▶ PROBLEM TO SOLVE:
Please pick up the article on event sourcing after its final sentence and write the next few paragraphs in the same style.

▶ EXTRACT:
+-------+
Data Engineering DATA · 05 · 01

Event sourcing: the append-only log as source of truth

Store the immutable stream of state-changing events, not the current state — current state is a left-fold over the log. You buy audit, time-travel, and replay; you pay in versioning, GDPR, snapshots, and eventual consistency.

DATA Junior ◷ 17 min

Level

FoundationsJuniorMiddleSenior

Already know this unit? Take a 1-minute quick check →

A customer disputes a charge: “I never set my plan to annual.” Support pulls the row — plan: annual — and shrugs. But the accounts table only holds the current value; the UPDATE that set it overwrote whatever was there before, and the application logs rotated out two weeks ago. Nobody can say what the plan was on the 14th, who changed it, or whether a buggy webhook did it. In an event-sourced system this is a thirty-second query: replay the stream up to that timestamp and read the answer. The difference is not a better log — it’s that the log is the database.

State is a left-fold over events

A normal CRUD table stores the latest snapshot and destroys history on every UPDATE. Event sourcing inverts this: the append-only event store holds an ordered, immutable sequence of facts — AccountOpened, PlanChanged, CardDeclined — and the current state is just what you get by folding a reducer over them from the beginning. state = events.reduce(apply, initial). The events are the source of truth; the “current state” is a derived cache you can throw away and recompute at any time.

That single inversion is where every benefit and every cost comes from. You get a complete audit trail for free (the log is the audit). You get temporal queries — state as-of any past instant, by folding only the events before that timestamp. You get debugging by replay: copy the production stream into staging, run it through the new code, and watch the exact bug reproduce deterministically. None of this is bolted on; it falls out of never throwing data away.

The append-only constraint is load-bearing. You never UPDATE or DELETE an event. A mistake is corrected by appending a compensating event (PlanCorrected), the same way an accountant never erases a ledger entry — they post a reversing one. This is why event stores optimize for one thing: fast appends and fast sequential reads of a stream.

Event sourcing is not “Kafka” and not a change log

This is the distinction seniors get wrong most often. A change-data-capture log or a plain Kafka topic records events, but that alone is not event sourcing. The defining property is that the log is the authoritative source of truth and state is rebuilt from it — not a side-channel of changes emitted after a database already committed the truth elsewhere.
+-------+
▶ DATA SEGMENT:
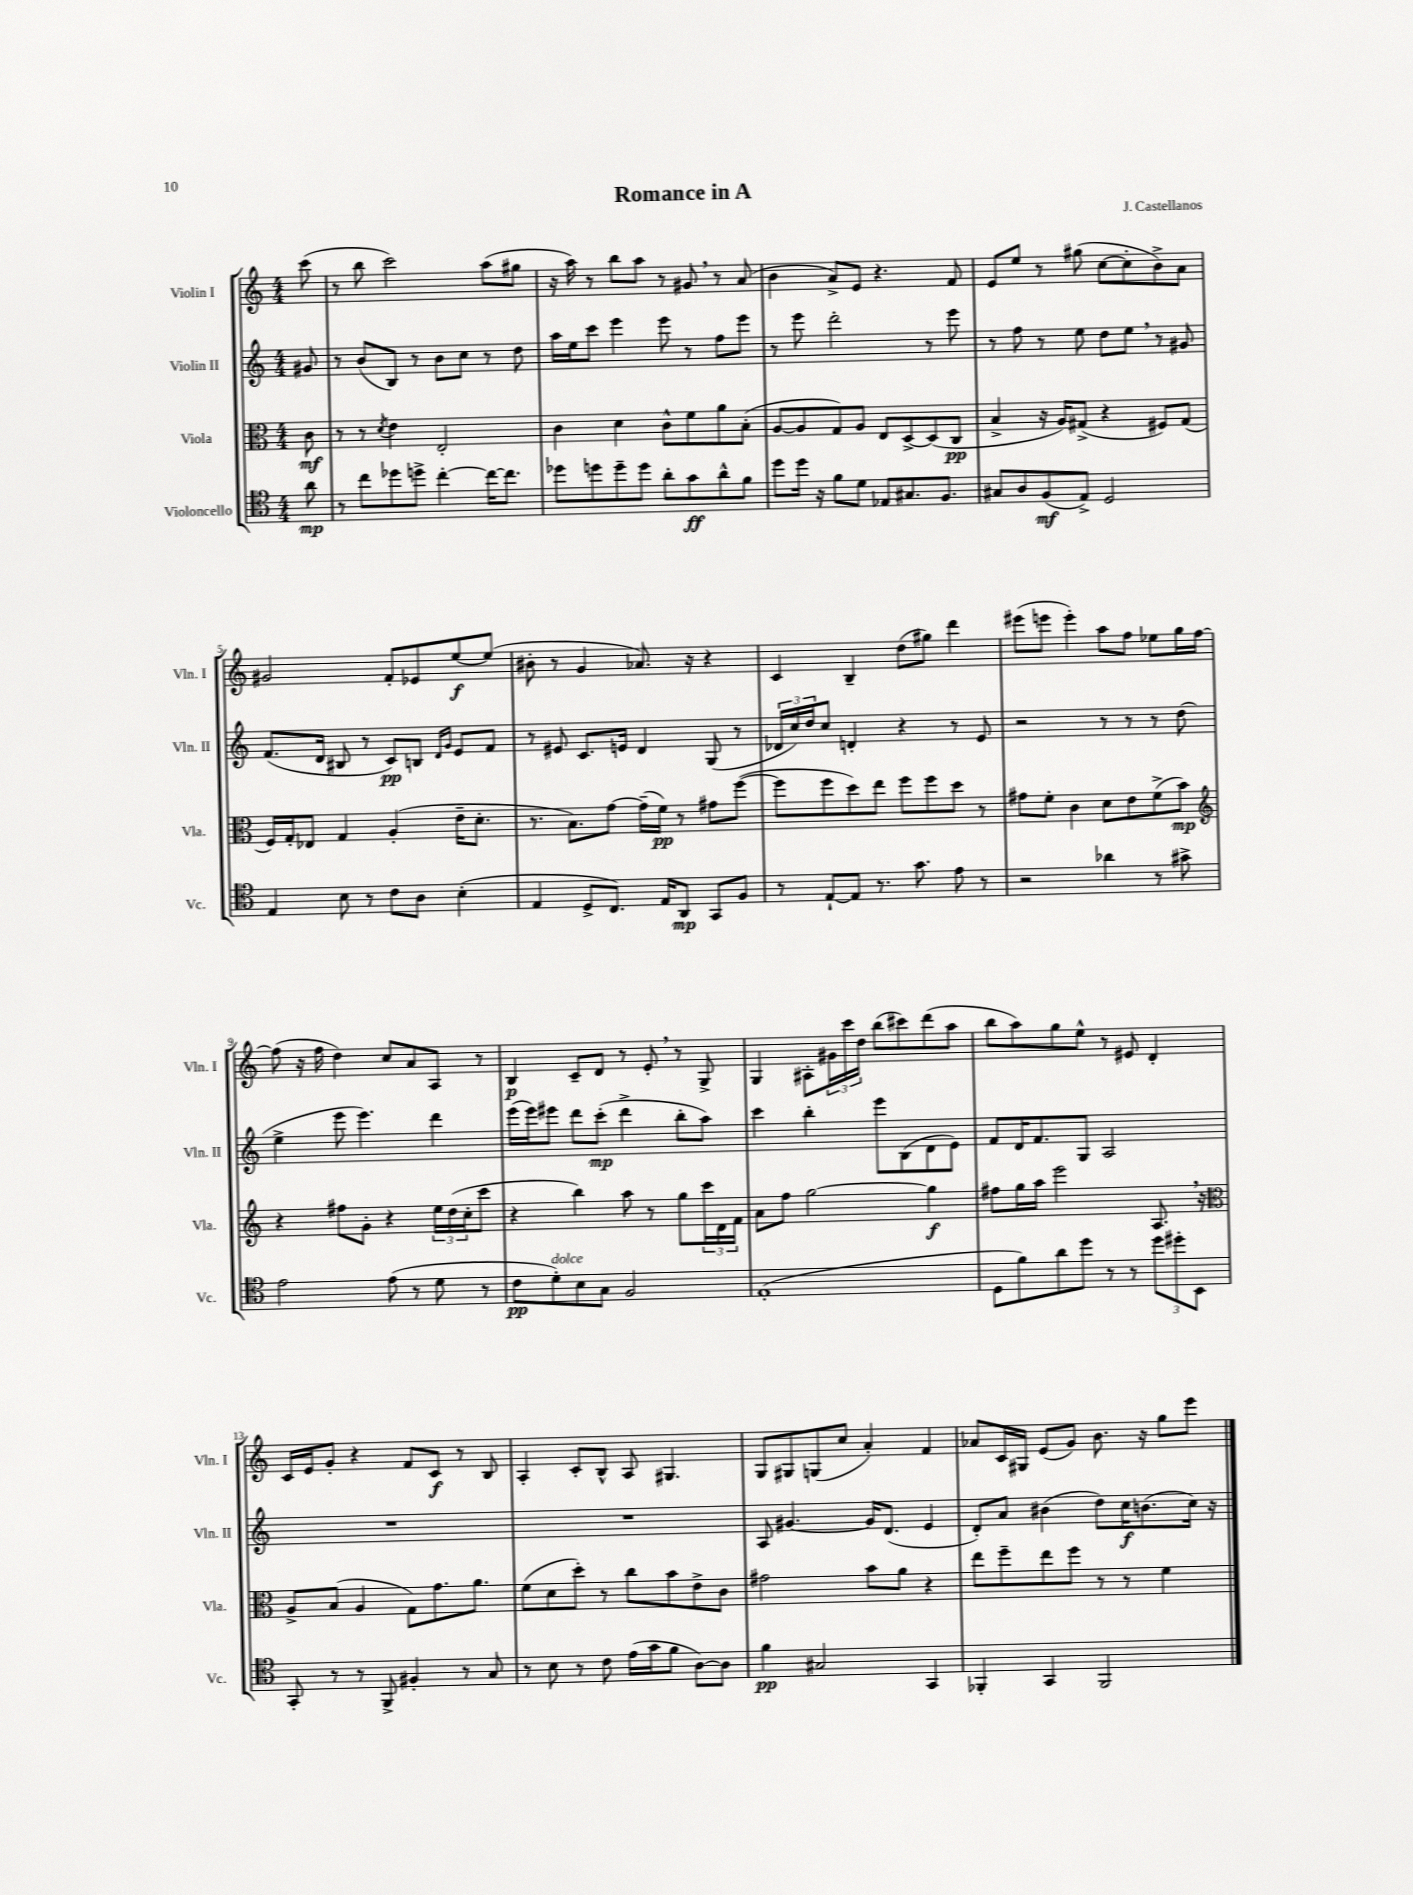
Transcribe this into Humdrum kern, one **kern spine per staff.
+-------+
▶ REPLY TO THE EXERCISE:
Kafka can serve as an event store, but with sharp caveats. Log compaction — Kafka’s headline feature — keeps only the latest value per key, which directly destroys the history event sourcing depends on; you must use retention-based topics with log.retention.ms = -1 (infinite), not compacted ones. Per-aggregate optimistic concurrency (“append only if I’m at version N”) has no clean primitive in Kafka, whereas a purpose-built store like EventStoreDB makes expectedVersion a first-class append condition. The common production pattern: keep the raw event topic forever as the source, and publish derived current-state to a separate compacted topic for read models — the compacted topic is a projection, never the truth.

Property	CRUD table	Change log / CDC	Event sourcing
Source of truth	Current row	The DB it tails	The event log itself
History	Lost on `UPDATE`	Often time-limited	Complete, forever
State as-of past time	Impossible	Hard / partial	Fold up to timestamp
Rebuild a new view	Backfill scripts	Limited by retention	Replay the whole log

CQRS: projections are disposable read models

You cannot serve a query like “show the dashboard” by folding the entire log on every request — that would be ruinously slow. So event sourcing almost always pairs with CQRS: the write side appends events; the read side runs projections that consume the stream and materialize purpose-built read models (a SQL table, an Elasticsearch index, a denormalized cache). Each projection is a tiny program: for every event, update its own table. Because projections are derived, they are disposable — drop the table, replay the log, get it back. Need a brand-new view six months in? Write a projection and replay history through it; the data was always there.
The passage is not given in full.